NOTE: Most of the DDR controllers in various MiSTer projects hardcode the addresses to be in the 0x3000_0000
range, to give ample room to the MiSTer framework and CPU.
Usage
The first 64 bit word of each savestate block (so 0x0
, 0x1000
, 0x2000
, etc. from our example) contains two 32 bit values. The lowest 32 bits ([31:0]
) act as a change detector. The higher 32 bits ([63:32]
) store the size of the savestate.
Change Detector
The change detector notifies the MiSTer firmware that a savestate has been updated, and thus must be saved to disk. Saves are performed rather quickly after the write occurs, and do not require opening of the OSD, as block device saves do. While this value is persisted to disk as a part of the savestate writing process, it is not read again, and will be reset to 0xFFFF_FFFF
on restarting the core or loading a new ROM.
Savestate Size
The savestate size word defines the number of 32 bit words that should be read for the savestate, not including the initial 64 bit control word. For example, to fetch 64 bytes, you would want to set this value to 64 / 4 = 16
. This value can vary between each of the 4 savestate slots if you so desire, as it is independant per slot.
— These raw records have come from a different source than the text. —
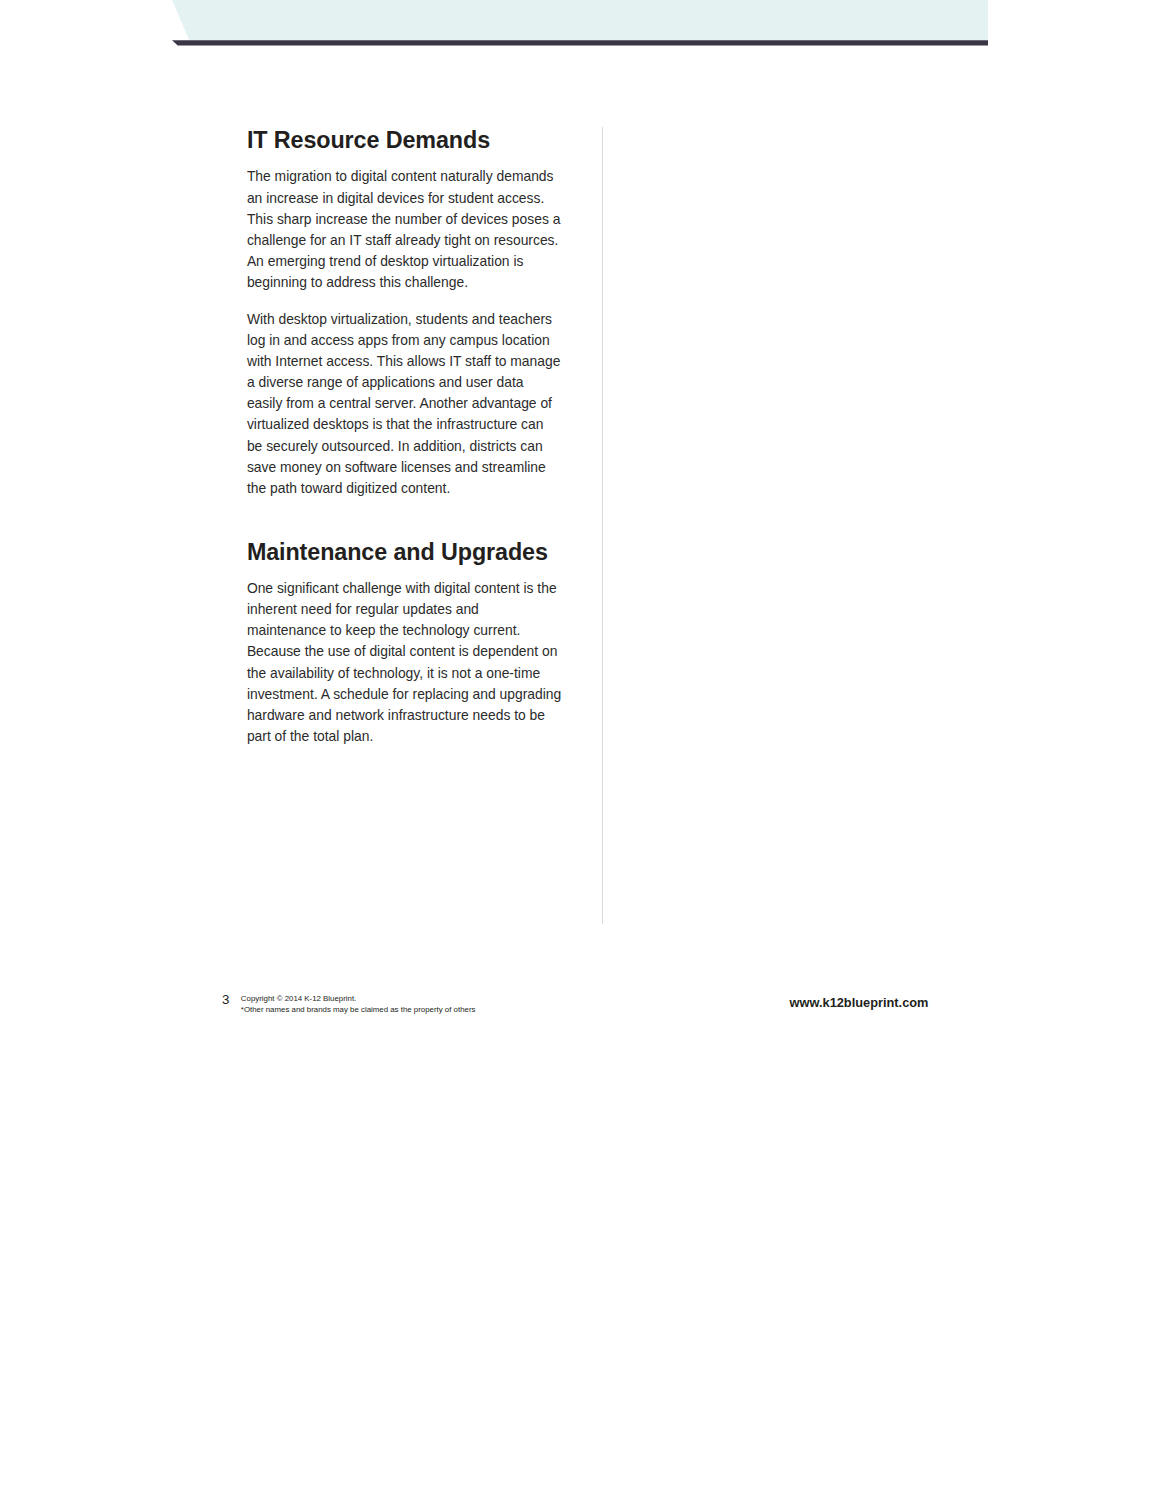IT Resource Demands
The migration to digital content naturally demands an increase in digital devices for student access. This sharp increase the number of devices poses a challenge for an IT staff already tight on resources. An emerging trend of desktop virtualization is beginning to address this challenge.
With desktop virtualization, students and teachers log in and access apps from any campus location with Internet access. This allows IT staff to manage a diverse range of applications and user data easily from a central server. Another advantage of virtualized desktops is that the infrastructure can be securely outsourced. In addition, districts can save money on software licenses and streamline the path toward digitized content.
Maintenance and Upgrades
One significant challenge with digital content is the inherent need for regular updates and maintenance to keep the technology current. Because the use of digital content is dependent on the availability of technology, it is not a one-time investment. A schedule for replacing and upgrading hardware and network infrastructure needs to be part of the total plan.
3
Copyright © 2014 K-12 Blueprint.
*Other names and brands may be claimed as the property of others
www.k12blueprint.com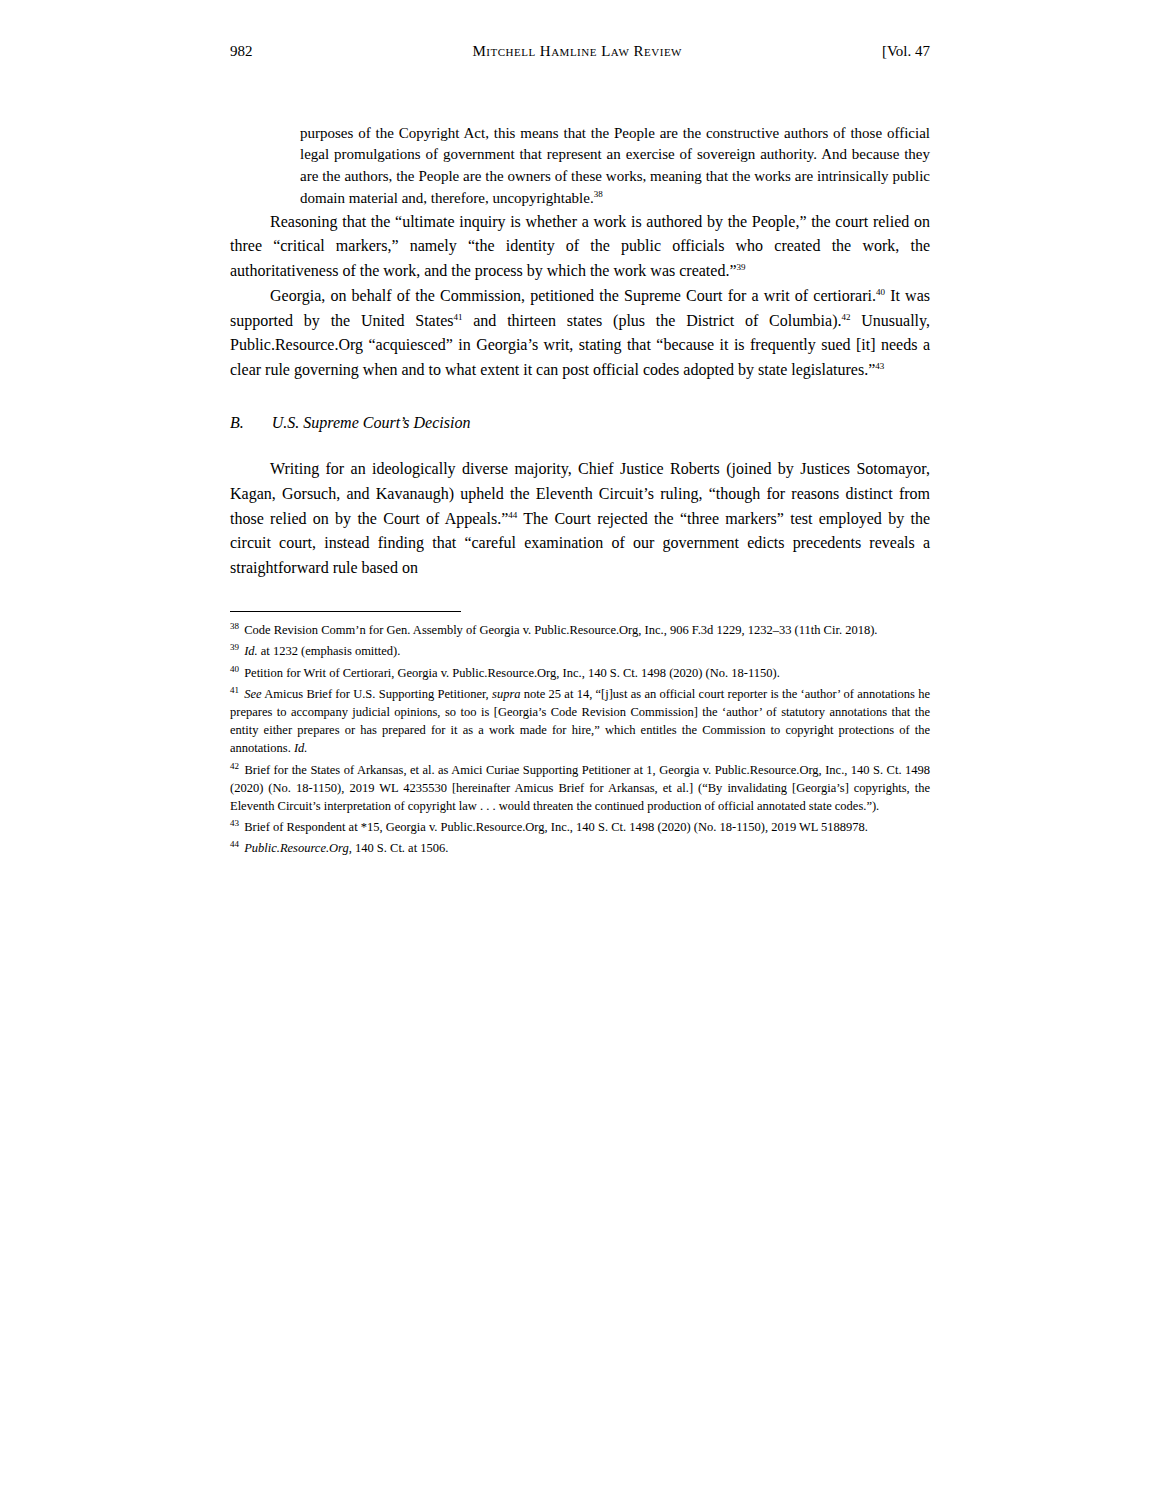982 Mitchell Hamline Law Review [Vol. 47
purposes of the Copyright Act, this means that the People are the constructive authors of those official legal promulgations of government that represent an exercise of sovereign authority. And because they are the authors, the People are the owners of these works, meaning that the works are intrinsically public domain material and, therefore, uncopyrightable.38
Reasoning that the “ultimate inquiry is whether a work is authored by the People,” the court relied on three “critical markers,” namely “the identity of the public officials who created the work, the authoritativeness of the work, and the process by which the work was created.”39
Georgia, on behalf of the Commission, petitioned the Supreme Court for a writ of certiorari.40 It was supported by the United States41 and thirteen states (plus the District of Columbia).42 Unusually, Public.Resource.Org “acquiesced” in Georgia’s writ, stating that “because it is frequently sued [it] needs a clear rule governing when and to what extent it can post official codes adopted by state legislatures.”43
B. U.S. Supreme Court’s Decision
Writing for an ideologically diverse majority, Chief Justice Roberts (joined by Justices Sotomayor, Kagan, Gorsuch, and Kavanaugh) upheld the Eleventh Circuit’s ruling, “though for reasons distinct from those relied on by the Court of Appeals.”44 The Court rejected the “three markers” test employed by the circuit court, instead finding that “careful examination of our government edicts precedents reveals a straightforward rule based on
38 Code Revision Comm’n for Gen. Assembly of Georgia v. Public.Resource.Org, Inc., 906 F.3d 1229, 1232–33 (11th Cir. 2018).
39 Id. at 1232 (emphasis omitted).
40 Petition for Writ of Certiorari, Georgia v. Public.Resource.Org, Inc., 140 S. Ct. 1498 (2020) (No. 18-1150).
41 See Amicus Brief for U.S. Supporting Petitioner, supra note 25 at 14, “[j]ust as an official court reporter is the ‘author’ of annotations he prepares to accompany judicial opinions, so too is [Georgia’s Code Revision Commission] the ‘author’ of statutory annotations that the entity either prepares or has prepared for it as a work made for hire,” which entitles the Commission to copyright protections of the annotations. Id.
42 Brief for the States of Arkansas, et al. as Amici Curiae Supporting Petitioner at 1, Georgia v. Public.Resource.Org, Inc., 140 S. Ct. 1498 (2020) (No. 18-1150), 2019 WL 4235530 [hereinafter Amicus Brief for Arkansas, et al.] (“By invalidating [Georgia’s] copyrights, the Eleventh Circuit’s interpretation of copyright law . . . would threaten the continued production of official annotated state codes.”).
43 Brief of Respondent at *15, Georgia v. Public.Resource.Org, Inc., 140 S. Ct. 1498 (2020) (No. 18-1150), 2019 WL 5188978.
44 Public.Resource.Org, 140 S. Ct. at 1506.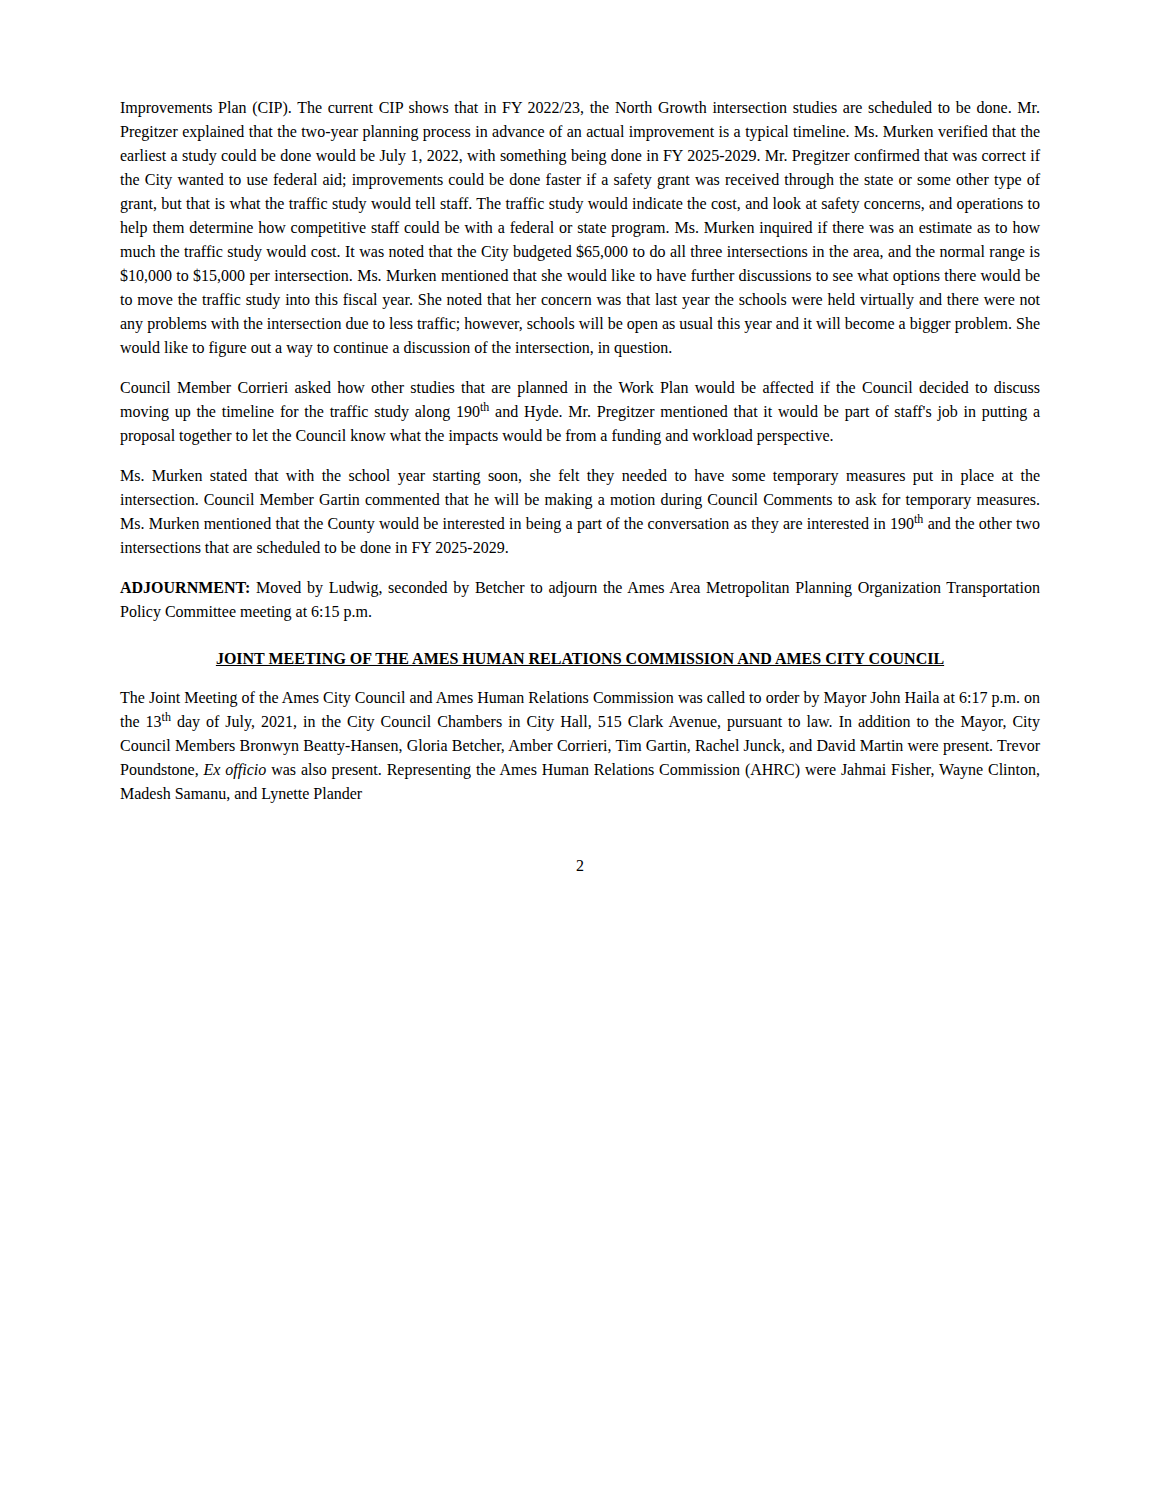Improvements Plan (CIP). The current CIP shows that in FY 2022/23, the North Growth intersection studies are scheduled to be done. Mr. Pregitzer explained that the two-year planning process in advance of an actual improvement is a typical timeline. Ms. Murken verified that the earliest a study could be done would be July 1, 2022, with something being done in FY 2025-2029. Mr. Pregitzer confirmed that was correct if the City wanted to use federal aid; improvements could be done faster if a safety grant was received through the state or some other type of grant, but that is what the traffic study would tell staff. The traffic study would indicate the cost, and look at safety concerns, and operations to help them determine how competitive staff could be with a federal or state program. Ms. Murken inquired if there was an estimate as to how much the traffic study would cost. It was noted that the City budgeted $65,000 to do all three intersections in the area, and the normal range is $10,000 to $15,000 per intersection. Ms. Murken mentioned that she would like to have further discussions to see what options there would be to move the traffic study into this fiscal year. She noted that her concern was that last year the schools were held virtually and there were not any problems with the intersection due to less traffic; however, schools will be open as usual this year and it will become a bigger problem. She would like to figure out a way to continue a discussion of the intersection, in question.
Council Member Corrieri asked how other studies that are planned in the Work Plan would be affected if the Council decided to discuss moving up the timeline for the traffic study along 190th and Hyde. Mr. Pregitzer mentioned that it would be part of staff's job in putting a proposal together to let the Council know what the impacts would be from a funding and workload perspective.
Ms. Murken stated that with the school year starting soon, she felt they needed to have some temporary measures put in place at the intersection. Council Member Gartin commented that he will be making a motion during Council Comments to ask for temporary measures. Ms. Murken mentioned that the County would be interested in being a part of the conversation as they are interested in 190th and the other two intersections that are scheduled to be done in FY 2025-2029.
ADJOURNMENT: Moved by Ludwig, seconded by Betcher to adjourn the Ames Area Metropolitan Planning Organization Transportation Policy Committee meeting at 6:15 p.m.
JOINT MEETING OF THE AMES HUMAN RELATIONS COMMISSION AND AMES CITY COUNCIL
The Joint Meeting of the Ames City Council and Ames Human Relations Commission was called to order by Mayor John Haila at 6:17 p.m. on the 13th day of July, 2021, in the City Council Chambers in City Hall, 515 Clark Avenue, pursuant to law. In addition to the Mayor, City Council Members Bronwyn Beatty-Hansen, Gloria Betcher, Amber Corrieri, Tim Gartin, Rachel Junck, and David Martin were present. Trevor Poundstone, Ex officio was also present. Representing the Ames Human Relations Commission (AHRC) were Jahmai Fisher, Wayne Clinton, Madesh Samanu, and Lynette Plander
2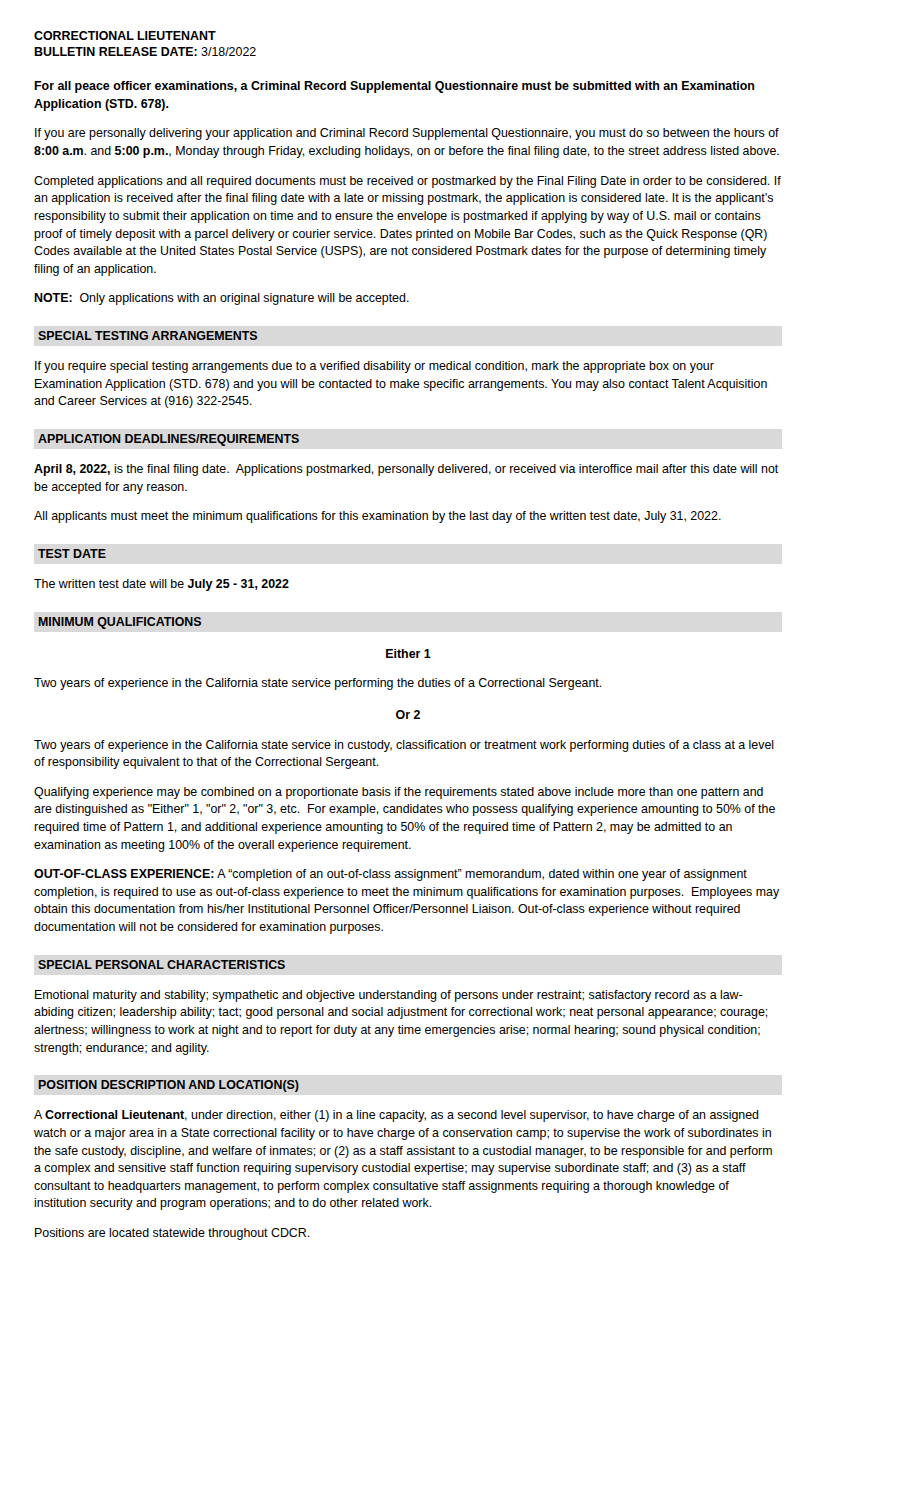CORRECTIONAL LIEUTENANT BULLETIN RELEASE DATE: 3/18/2022
For all peace officer examinations, a Criminal Record Supplemental Questionnaire must be submitted with an Examination Application (STD. 678).
If you are personally delivering your application and Criminal Record Supplemental Questionnaire, you must do so between the hours of 8:00 a.m. and 5:00 p.m., Monday through Friday, excluding holidays, on or before the final filing date, to the street address listed above.
Completed applications and all required documents must be received or postmarked by the Final Filing Date in order to be considered. If an application is received after the final filing date with a late or missing postmark, the application is considered late. It is the applicant’s responsibility to submit their application on time and to ensure the envelope is postmarked if applying by way of U.S. mail or contains proof of timely deposit with a parcel delivery or courier service. Dates printed on Mobile Bar Codes, such as the Quick Response (QR) Codes available at the United States Postal Service (USPS), are not considered Postmark dates for the purpose of determining timely filing of an application.
NOTE: Only applications with an original signature will be accepted.
SPECIAL TESTING ARRANGEMENTS
If you require special testing arrangements due to a verified disability or medical condition, mark the appropriate box on your Examination Application (STD. 678) and you will be contacted to make specific arrangements. You may also contact Talent Acquisition and Career Services at (916) 322-2545.
APPLICATION DEADLINES/REQUIREMENTS
April 8, 2022, is the final filing date. Applications postmarked, personally delivered, or received via interoffice mail after this date will not be accepted for any reason.
All applicants must meet the minimum qualifications for this examination by the last day of the written test date, July 31, 2022.
TEST DATE
The written test date will be July 25 - 31, 2022
MINIMUM QUALIFICATIONS
Either 1
Two years of experience in the California state service performing the duties of a Correctional Sergeant.
Or 2
Two years of experience in the California state service in custody, classification or treatment work performing duties of a class at a level of responsibility equivalent to that of the Correctional Sergeant.
Qualifying experience may be combined on a proportionate basis if the requirements stated above include more than one pattern and are distinguished as "Either" 1, "or" 2, "or" 3, etc. For example, candidates who possess qualifying experience amounting to 50% of the required time of Pattern 1, and additional experience amounting to 50% of the required time of Pattern 2, may be admitted to an examination as meeting 100% of the overall experience requirement.
OUT-OF-CLASS EXPERIENCE: A “completion of an out-of-class assignment” memorandum, dated within one year of assignment completion, is required to use as out-of-class experience to meet the minimum qualifications for examination purposes. Employees may obtain this documentation from his/her Institutional Personnel Officer/Personnel Liaison. Out-of-class experience without required documentation will not be considered for examination purposes.
SPECIAL PERSONAL CHARACTERISTICS
Emotional maturity and stability; sympathetic and objective understanding of persons under restraint; satisfactory record as a law-abiding citizen; leadership ability; tact; good personal and social adjustment for correctional work; neat personal appearance; courage; alertness; willingness to work at night and to report for duty at any time emergencies arise; normal hearing; sound physical condition; strength; endurance; and agility.
POSITION DESCRIPTION AND LOCATION(S)
A Correctional Lieutenant, under direction, either (1) in a line capacity, as a second level supervisor, to have charge of an assigned watch or a major area in a State correctional facility or to have charge of a conservation camp; to supervise the work of subordinates in the safe custody, discipline, and welfare of inmates; or (2) as a staff assistant to a custodial manager, to be responsible for and perform a complex and sensitive staff function requiring supervisory custodial expertise; may supervise subordinate staff; and (3) as a staff consultant to headquarters management, to perform complex consultative staff assignments requiring a thorough knowledge of institution security and program operations; and to do other related work.
Positions are located statewide throughout CDCR.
On core launch, slots that are occupied will have the size word set, in addition to actually representing the current file contents. Empty slots will be initialized to 0.
Actual Data
After the initial 64 bits of control data, the remaining address space up until the savestate size
defined in CONF_STR
is available to use as you will. You can read and write to this entire space as you'd like, and data will be persisted only on a change to the first word, according to the configured control size. This space is only initialized when there is a savestate file in that slot, and otherwise will contain random data. Remember that only the data denoted by the savestate size word will be persisted.
Data on Disk
The file persisted to disk will be of size savestate size control value + 2
in 32 bit words, that is, the size of the actual savestate contents, and an extra 64 bits for the control data at the start of the block.